Former Charles Manson Steve Railsback and former Juliet Olivia Hussey are deviants, a proud label to bear in this particular dystopia—because if you aren’t a deviant, you’re the nazi scum in charge. And the nazis love to toss these so-called deviants into reeducation camps where they’re beaten, tortured, forced to eat green Jello, and hunted by government officials and their obscenely rich corporate cronies. The motto here is “Freedom is obedience, obedience is work, work is life.” So it’s a lot like working for Amazon.
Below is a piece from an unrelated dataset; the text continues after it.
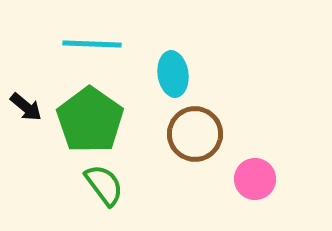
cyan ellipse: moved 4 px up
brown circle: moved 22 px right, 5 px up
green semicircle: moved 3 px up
But most of all, it’s about human hunting. And these hunters firmly believe that “Excess is what makes life worth living.” And you know they believe it because one drives a turreted bulldozer, and pulls around a furry circus freak on a leash. Which is still not extra enough to overshadow the impeccably dressed murderous lesbian and her exploding, electrified arrows.
If only real fascists were this colorful and interesting.
Speaking of fascists, the film bombed upon release in Australia, but became a surprise hit in the UK. Or maybe not such a surprise, as it was given a new title—one that I imagine appealed to local deviants—Blood Camp Thatcher.